There are many more potential questions but this should get you thinking about the style of questioning in an interview. The questions will spread amongst specific
categories to test your experience across the following areas:
Ok, so seems like a lot to take in right? That’s why it’s always important to be prepared. Know your CV inside out and then remember situations in your life that answer the above questions, that demonstrate the skills you have. To do this correctly, remember the STAR Technique. STAR stands for:
STAR Technique – Situation or Task
Your fast task will be to explain the situation you were confronted with or the task you had to accomplish. This is where you are really setting the scene for the interviewer but make sure you don’t waffle. Keep it concise and detailed and make sure you explain fully what the issue at hand was. For example, if someone you were working with was being difficult to work with, explain how they were being difficult and how that was setting you back.
STAR Technique – Action
This part of the STAR answer explains what action you took to remedy a situation. Remember, What, How & Why? Your thought process behind your decision, the decision itself and how you went about implementing it. You can explain any difficulties you faced while trying to implement the fix. Make sure you focus on you, you may wish to give credit to people you once worked with but they’re not in the interview, you are! Also, avoid technical jargon where possible. You can be detailed but you don’t want to confuse people when you can avoid it.
STAR Technique – Result
Finally, you will come to the result. Describe what happened and the overall outcome. What you learnt from the situation and anything you would do differently if faced with the situation or task again. This gives the interviewer a real insight into how you operate and also lets them know the wide range of hard and soft skills you possess.

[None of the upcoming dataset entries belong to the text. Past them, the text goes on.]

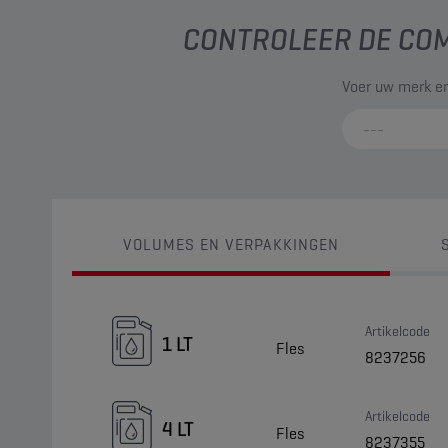
CONTROLEER DE COM
Voer uw merk en
VOLUMES EN VERPAKKINGEN
Artikelcode
1 LT
Fles
8237256
Artikelcode
4 LT
Fles
8237355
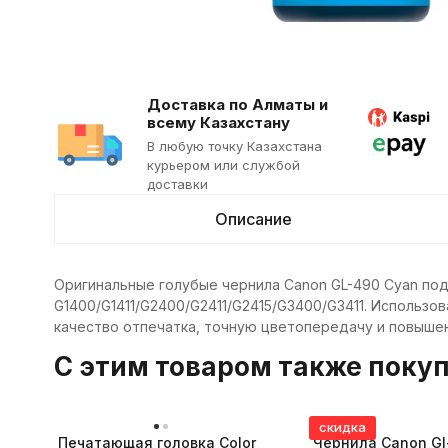
Доставка по Алматы и
всему Казахстану
В любую точку Казахстана
курьером или службой
доставки
Описание
Оригинальные голубые чернила Canon GL-490 Cyan по
G1400/G1411/G2400/G2411/G2415/G3400/G3411. Использ
качество отпечатка, точную цветопередачу и повышен
C этим товаром также поку
скидка
Печатающая головка Color
Чернила Canon Gl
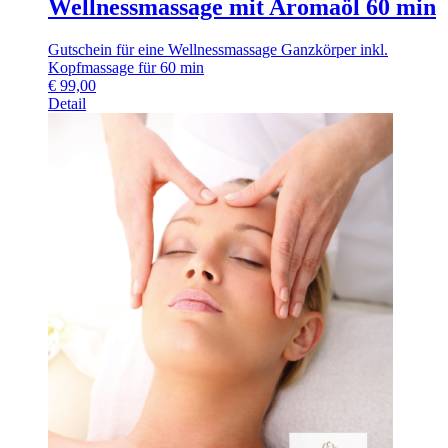
Wellnessmassage mit Aromaöl 60 min
Gutschein für eine Wellnessmassage Ganzkörper inkl.
Kopfmassage für 60 min
€
99,00
Detail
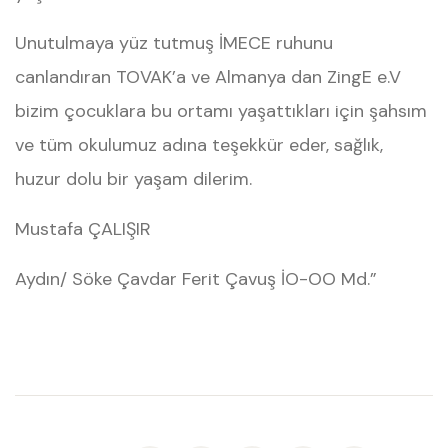
Unutulmaya yüz tutmuş İMECE ruhunu
canlandıran TOVAK’a ve Almanya dan ZingE e.V
bizim çocuklara bu ortamı yaşattıkları için şahsım
ve tüm okulumuz adına teşekkür eder, sağlık,
huzur dolu bir yaşam dilerim.
Mustafa ÇALIŞIR
Aydın/ Söke Çavdar Ferit Çavuş İO-OO Md.”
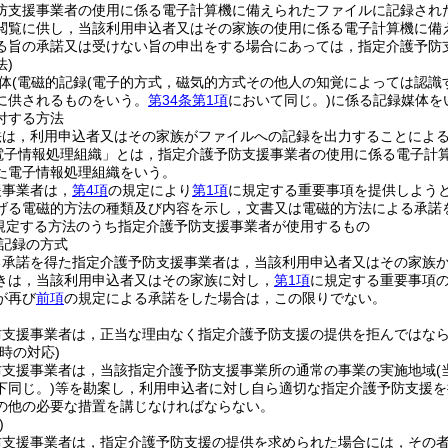
防支援事業者の使用に係る電子計算機に備えられたファイルに記録され
閲覧に供し，当該利用申込者又はその家族の使用に係る電子計算機に備
る旨の承諾又は受けない旨の申出をする場合にあっては，指定介護予防
法)
体
(電磁的記録
(電子的方式，磁気的方式その他人の知覚によっては認識
に供されるものをいう。
第34条第1項
において同じ。)
に係る記録媒体を
付する方法
法は，利用申込者又はその家族がファイルへの記録を出力することによ
電子情報処理組織」とは，指定介護予防支援事業者の使用に係る電子計
た電子情報処理組織をいう。
援事業者は，
第4項
の規定により
第1項
に規定する重要事項を提供しよう
げる電磁的方法の種類及び内容を示し，文書又は電磁的方法による承諾
規定する方法のうち指定介護予防支援事業者が使用するもの
記録の方式
る承諾を得た指定介護予防支援事業者は，当該利用申込者又はその家族
きは，当該利用申込者又はその家族に対し，
第1項
に規定する重要事項
が再び
前項
の規定による承諾をした場合は，この限りでない。
防支援事業者は，正当な理由なく指定介護予防支援の提供を拒んではな
時の対応)
防支援事業者は，当該指定介護予防支援事業所の通常の事業の実施地域
下同じ。)
等を勘案し，利用申込者に対し自ら適切な指定介護予防支援を
の他の必要な措置を講じなければならない。
)
防支援事業者は，指定介護予防支援の提供を求められた場合には，その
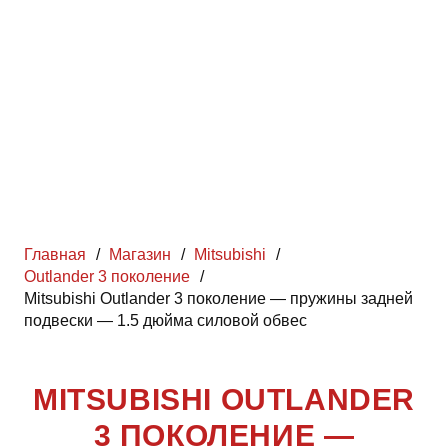
Главная
/
Магазин
/
Mitsubishi
/
Outlander 3 поколение
/
Mitsubishi Outlander 3 поколение — пружины задней
подвески — 1.5 дюйма силовой обвес
MITSUBISHI OUTLANDER
3 ПОКОЛЕНИЕ —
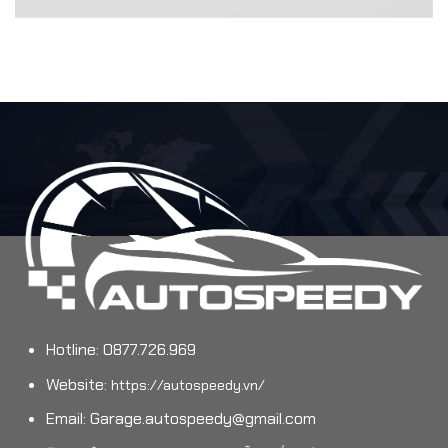
Hotline: 0877.726.969
Website:
https://autospeedy.vn/
Email:
Garage.autospeedy@gmail.com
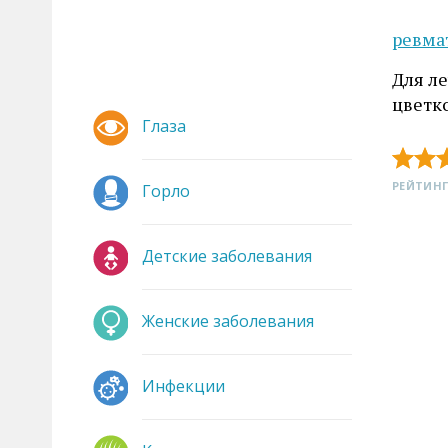
ревма
Для л
цветко
Глаза
РЕЙТИНГ
Горло
Детские заболевания
Женские заболевания
Инфекции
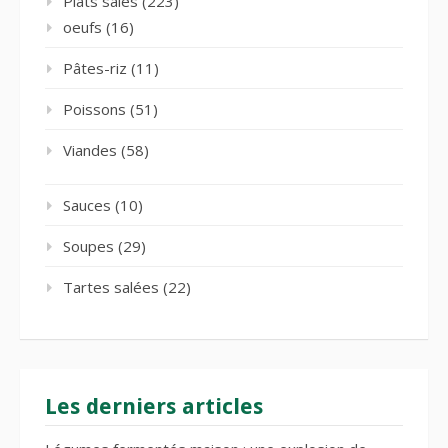
Plats salés
(223)
oeufs
(16)
Pâtes-riz
(11)
Poissons
(51)
Viandes
(58)
Sauces
(10)
Soupes
(29)
Tartes salées
(22)
Les derniers articles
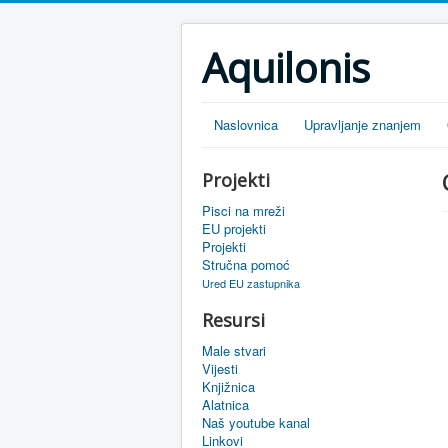
Aquilonis
Naslovnica
Upravljanje znanjem
Projekti
Pisci na mreži
EU projekti
Projekti
Stručna pomoć
Ured EU zastupnika
Resursi
Male stvari
Vijesti
Knjižnica
Alatnica
Naš youtube kanal
Linkovi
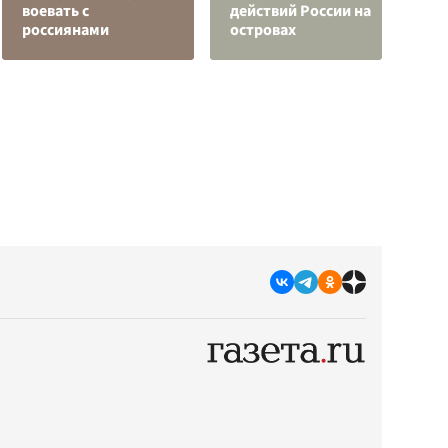
воевать с
действий России на
п
россиянами
островах
О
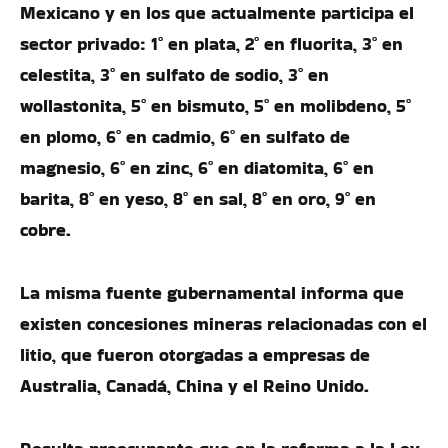
Mexicano y en los que actualmente participa el
sector privado: 1° en plata, 2° en fluorita, 3° en
celestita, 3° en sulfato de sodio, 3° en
wollastonita, 5° en bismuto, 5° en molibdeno, 5°
en plomo, 6° en cadmio, 6° en sulfato de
magnesio, 6° en zinc, 6° en diatomita, 6° en
barita, 8° en yeso, 8° en sal, 8° en oro, 9° en
cobre.
La misma fuente gubernamental informa que
existen concesiones mineras relacionadas con el
litio, que fueron otorgadas a empresas de
Australia, Canadá, China y el Reino Unido.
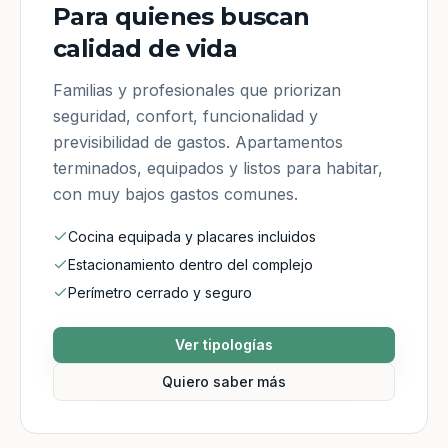
Para quienes buscan
calidad de vida
Familias y profesionales que priorizan
seguridad, confort, funcionalidad y
previsibilidad de gastos. Apartamentos
terminados, equipados y listos para habitar,
con muy bajos gastos comunes.
Cocina equipada y placares incluidos
Estacionamiento dentro del complejo
Perímetro cerrado y seguro
Ver tipologías
Quiero saber más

That’s the STAR Technique. Many people don’t like the approach as they can feel that their scripted answers can come across as over rehearsed within the interview. Companies seem to agree with this statement as more switch over the a strength based style of interview. However, a huge amount of companies still use the competency based interview so it’s important to know what to expect.
Ensure you have plenty of situations and tasks in mind with full detail and you will be fine. The more you practice the more natural you will seem as you are explaining these examples to the interviews.
Remember to be confident. Remember an interview is just as much about seeing if the company is right for you, as you are for them. Remember the Star Technique.